Start of Block

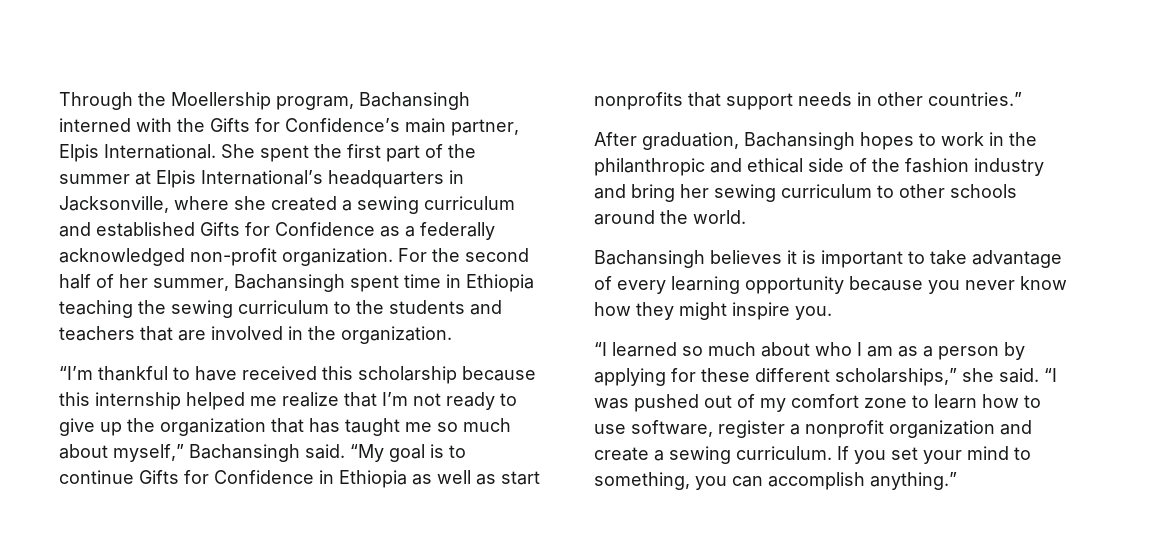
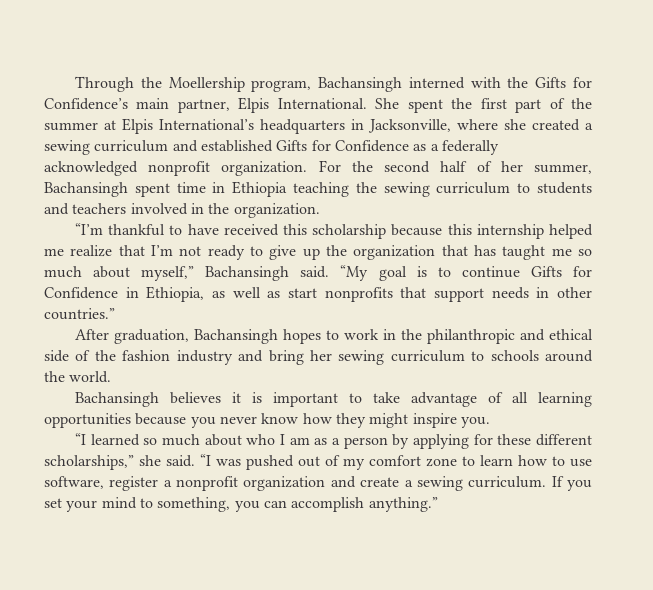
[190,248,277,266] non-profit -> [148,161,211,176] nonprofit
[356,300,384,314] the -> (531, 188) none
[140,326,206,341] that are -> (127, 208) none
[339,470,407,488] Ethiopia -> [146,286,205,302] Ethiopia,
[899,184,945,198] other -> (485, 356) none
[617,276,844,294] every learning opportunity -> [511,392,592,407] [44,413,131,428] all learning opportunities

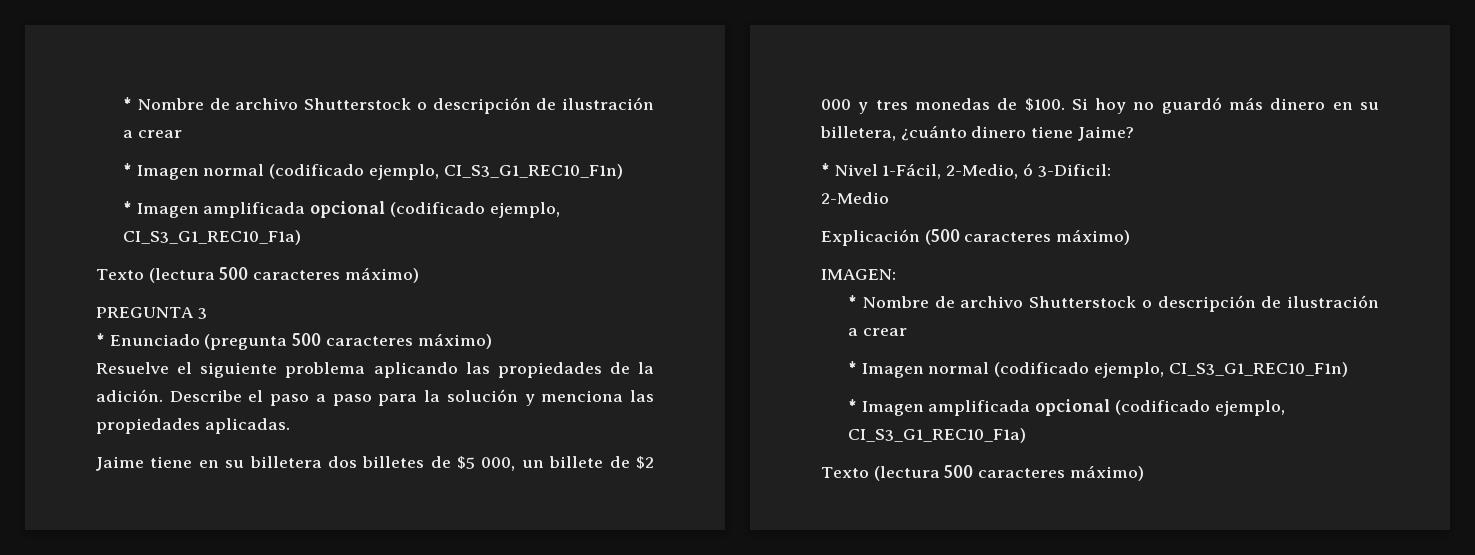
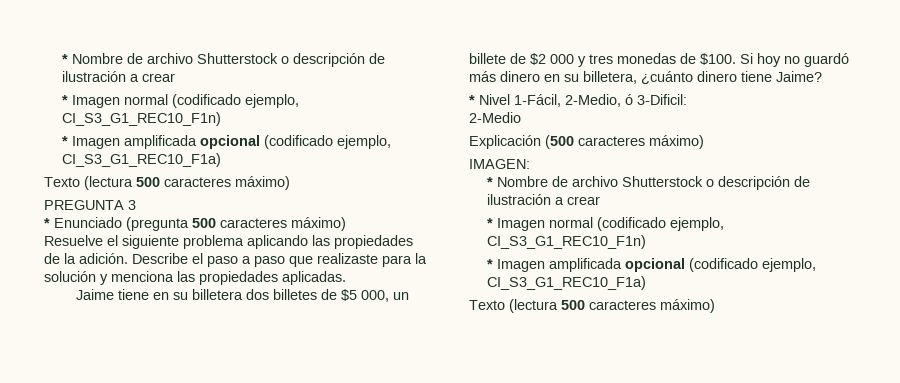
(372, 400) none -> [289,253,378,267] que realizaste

End of Block
Start of Block

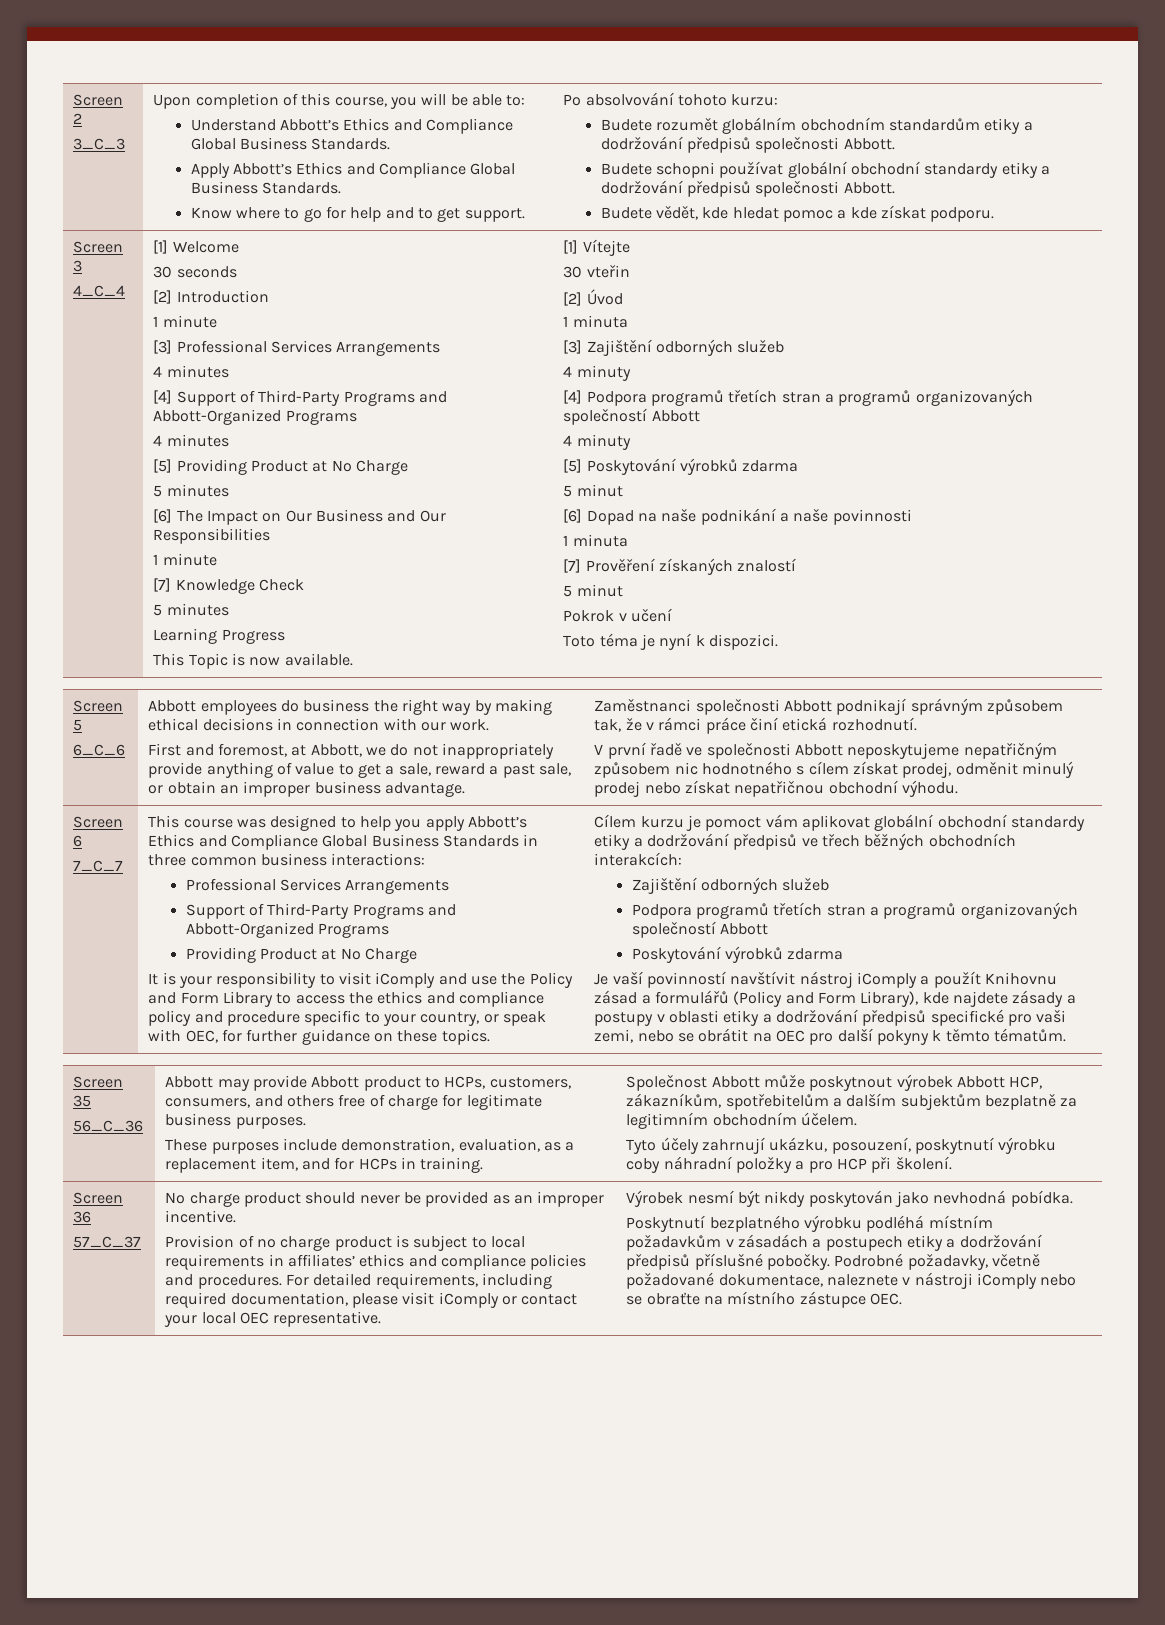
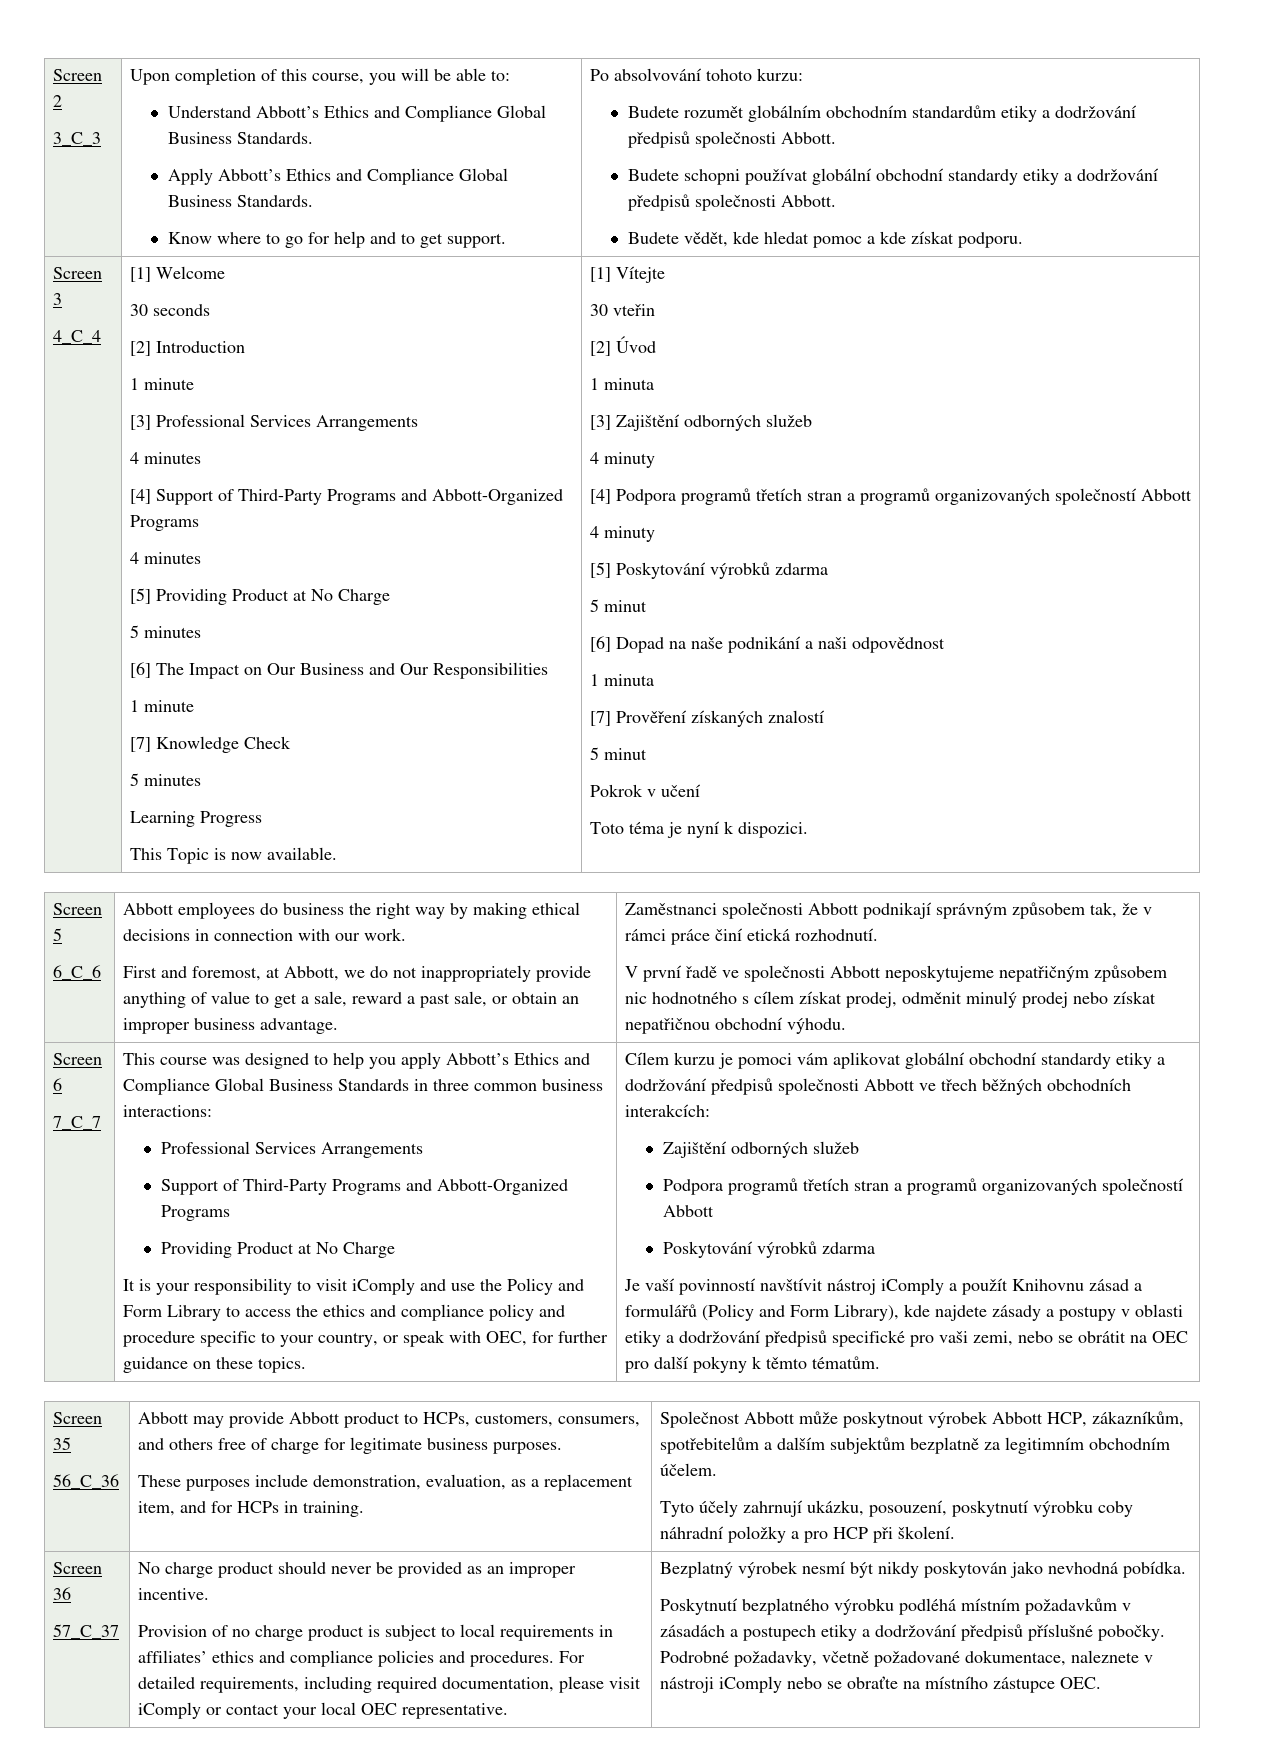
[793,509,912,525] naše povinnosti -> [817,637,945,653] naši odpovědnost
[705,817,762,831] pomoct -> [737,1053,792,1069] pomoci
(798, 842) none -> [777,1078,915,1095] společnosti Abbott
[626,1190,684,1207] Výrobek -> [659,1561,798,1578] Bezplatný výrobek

End of Block

• _WHAT IS NEEDED_:
In the entries above, find the line with "[793,509,912,525] naše povinnosti" and the line with "[626,1190,684,1207] Výrobek ->", then restate word for word both of them and every line between, with nothing more.

• _EXERCISE ANSWER_:
[793,509,912,525] naše povinnosti -> [817,637,945,653] naši odpovědnost
[705,817,762,831] pomoct -> [737,1053,792,1069] pomoci
(798, 842) none -> [777,1078,915,1095] společnosti Abbott
[626,1190,684,1207] Výrobek -> [659,1561,798,1578] Bezplatný výrobek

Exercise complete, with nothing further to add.